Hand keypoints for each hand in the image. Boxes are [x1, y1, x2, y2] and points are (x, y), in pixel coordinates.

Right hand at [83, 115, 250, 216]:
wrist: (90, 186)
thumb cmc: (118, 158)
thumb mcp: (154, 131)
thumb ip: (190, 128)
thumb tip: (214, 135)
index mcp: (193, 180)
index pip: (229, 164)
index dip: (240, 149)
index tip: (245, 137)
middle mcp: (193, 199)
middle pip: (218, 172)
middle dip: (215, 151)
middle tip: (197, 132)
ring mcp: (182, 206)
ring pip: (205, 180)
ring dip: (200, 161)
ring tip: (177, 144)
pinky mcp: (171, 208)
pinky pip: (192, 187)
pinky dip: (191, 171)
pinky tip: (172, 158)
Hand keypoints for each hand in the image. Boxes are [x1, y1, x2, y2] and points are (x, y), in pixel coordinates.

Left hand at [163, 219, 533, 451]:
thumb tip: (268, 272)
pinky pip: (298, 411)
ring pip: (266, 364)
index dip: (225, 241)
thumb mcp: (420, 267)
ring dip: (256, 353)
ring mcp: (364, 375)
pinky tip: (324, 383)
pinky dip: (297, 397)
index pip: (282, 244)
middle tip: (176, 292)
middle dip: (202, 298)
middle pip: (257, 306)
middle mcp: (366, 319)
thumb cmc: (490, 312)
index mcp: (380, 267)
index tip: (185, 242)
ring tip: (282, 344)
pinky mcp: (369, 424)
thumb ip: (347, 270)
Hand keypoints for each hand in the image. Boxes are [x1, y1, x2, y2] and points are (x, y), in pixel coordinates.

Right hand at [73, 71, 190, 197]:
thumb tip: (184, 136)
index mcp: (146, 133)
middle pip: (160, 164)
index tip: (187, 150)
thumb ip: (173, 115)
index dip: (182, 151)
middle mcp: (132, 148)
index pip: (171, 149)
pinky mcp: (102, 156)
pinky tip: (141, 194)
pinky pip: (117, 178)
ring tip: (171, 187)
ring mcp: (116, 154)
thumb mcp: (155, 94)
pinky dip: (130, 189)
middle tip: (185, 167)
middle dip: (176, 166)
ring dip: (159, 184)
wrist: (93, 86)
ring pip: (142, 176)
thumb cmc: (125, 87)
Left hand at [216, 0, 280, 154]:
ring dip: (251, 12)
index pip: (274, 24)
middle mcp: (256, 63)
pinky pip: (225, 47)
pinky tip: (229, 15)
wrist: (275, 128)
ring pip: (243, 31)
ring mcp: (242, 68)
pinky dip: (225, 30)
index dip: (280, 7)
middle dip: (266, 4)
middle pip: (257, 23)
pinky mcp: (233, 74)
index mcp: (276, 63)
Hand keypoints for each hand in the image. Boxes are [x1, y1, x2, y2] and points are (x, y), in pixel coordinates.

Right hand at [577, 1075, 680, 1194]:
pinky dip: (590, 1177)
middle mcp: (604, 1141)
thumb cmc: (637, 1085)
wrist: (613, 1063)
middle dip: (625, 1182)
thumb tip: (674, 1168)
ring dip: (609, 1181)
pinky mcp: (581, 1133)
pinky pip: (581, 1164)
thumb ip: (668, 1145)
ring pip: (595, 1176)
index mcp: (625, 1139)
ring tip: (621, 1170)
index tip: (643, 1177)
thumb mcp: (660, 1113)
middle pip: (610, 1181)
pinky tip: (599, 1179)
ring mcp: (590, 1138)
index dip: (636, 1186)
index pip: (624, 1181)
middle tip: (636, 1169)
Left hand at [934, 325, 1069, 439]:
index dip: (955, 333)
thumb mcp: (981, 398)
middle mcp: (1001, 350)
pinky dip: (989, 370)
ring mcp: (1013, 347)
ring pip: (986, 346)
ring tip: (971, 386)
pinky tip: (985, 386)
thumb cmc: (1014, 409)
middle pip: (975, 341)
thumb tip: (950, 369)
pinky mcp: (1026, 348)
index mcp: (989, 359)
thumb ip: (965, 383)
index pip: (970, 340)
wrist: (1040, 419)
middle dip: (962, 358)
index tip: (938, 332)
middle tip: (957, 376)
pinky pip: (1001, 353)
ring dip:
= = = = = = =
◆ **Task description**: Filter the records above down to the lines that hold the string "hand".

◆ **Result below**:
Hand keypoints for each hand in the image. Boxes are [x1, y1, x2, y2] and points are (x, y), in pixel coordinates.
Right hand at [83, 115, 250, 216]:
Hand keypoints for each hand in the image. Boxes are [x1, y1, x2, y2] and points are (x, y), in pixel coordinates.
Left hand at [163, 219, 533, 451]:
Hand keypoints for each hand in the image. Boxes are [x1, y1, x2, y2] and points are (x, y), in pixel coordinates.
Right hand at [73, 71, 190, 197]:
Left hand at [216, 0, 280, 154]:
Hand keypoints for each hand in the image. Boxes are [x1, y1, x2, y2] and points are (x, y), in pixel coordinates.
Right hand at [577, 1075, 680, 1194]:
Left hand at [934, 325, 1069, 439]:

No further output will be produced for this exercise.